Having reached the conclusion that it was proper to submit the cause to the jury, it becomes necessary to consider errors assigned, and particularly the alleged error in an instruction granted the appellee reading as follows: "The court instructs the jury that if you believe from a preponderance of the evidence in this case that the defendant O'Bryant knew of the imprisonment of the plaintiff, upon a false and malicious charge made and sworn to by the defendant, if false and malicious, and that the defendant offered to withdraw the charges upon the payment to them, either by the plaintiff or his agents, of a certain sum of money alleged by the said defendant to be due and owing to him by the plaintiff, and for which the plaintiff was then in prison, your verdict should be for the plaintiff."

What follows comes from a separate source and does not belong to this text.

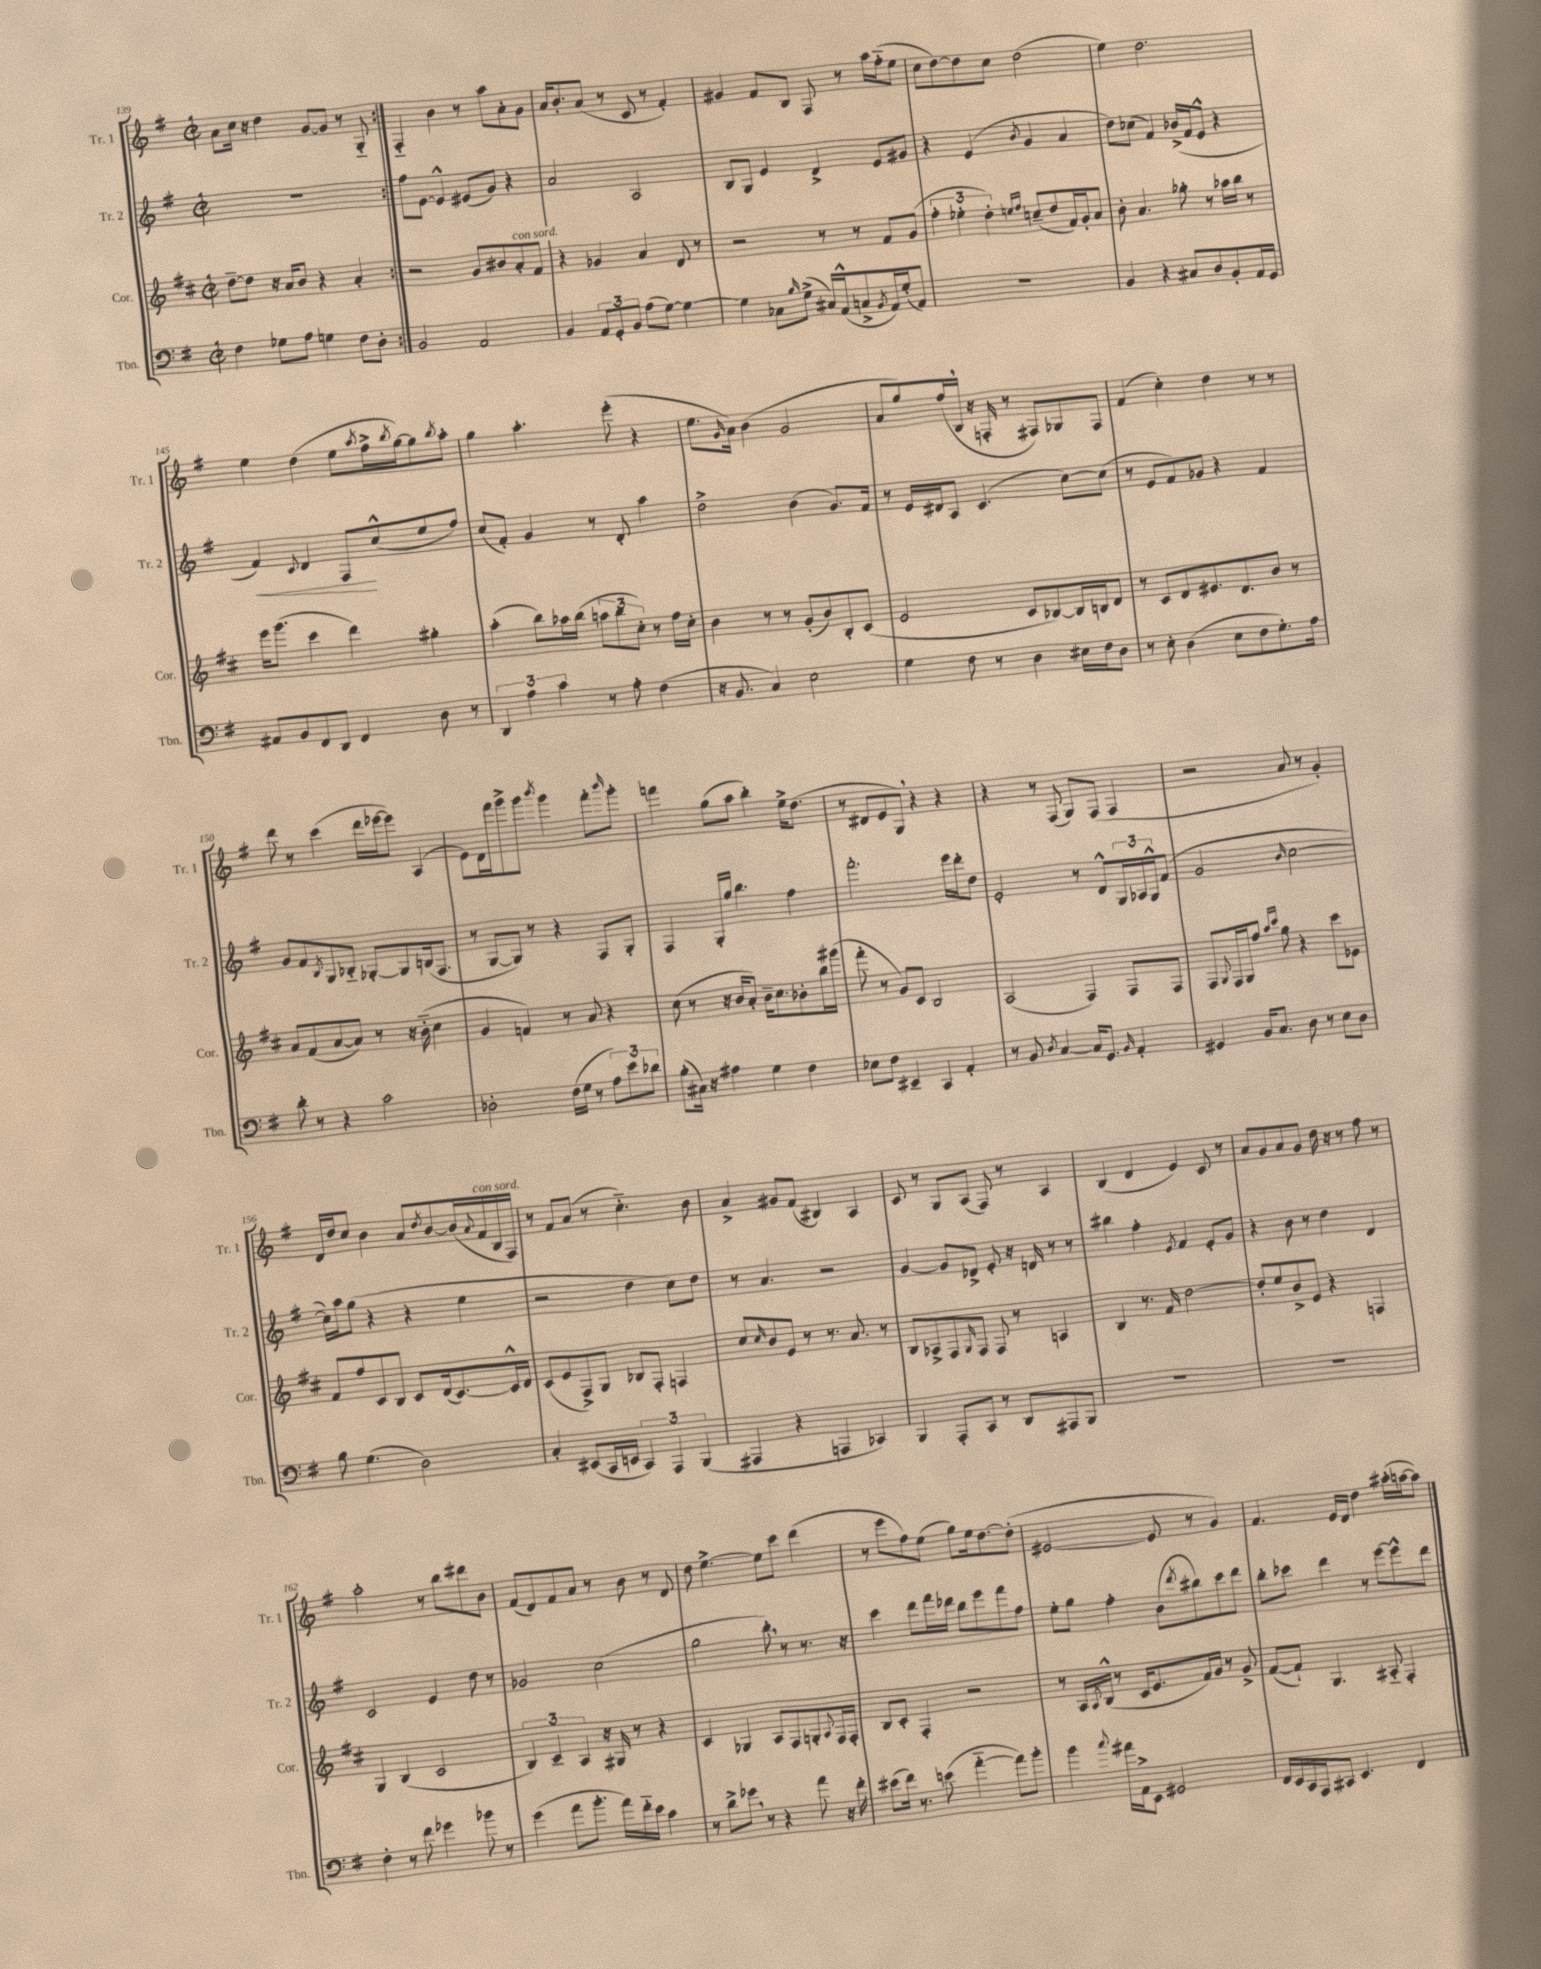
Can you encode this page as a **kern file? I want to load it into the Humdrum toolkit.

Upon the evidence in this record, we think this instruction was erroneous and prejudicial. There is no evidence that the appellant or his wife made any offer to withdraw the charge against appellee upon the payment to them of a sum of money. Certain questions were asked Mrs. W.J. O'Bryant seeking to show that such an offer was made by her in the presence of the appellant, but she emphatically denied that any such offer was made. There was no further evidence bearing upon the point, and therefore there was nothing upon which to base the instruction. We find no reversible error in the other assignments, but, for the error in granting this instruction, we are of the opinion that the judgment of the court below should be reversed, and the cause remanded.
Suggestion of error sustained, judgment reversed, and cause remanded.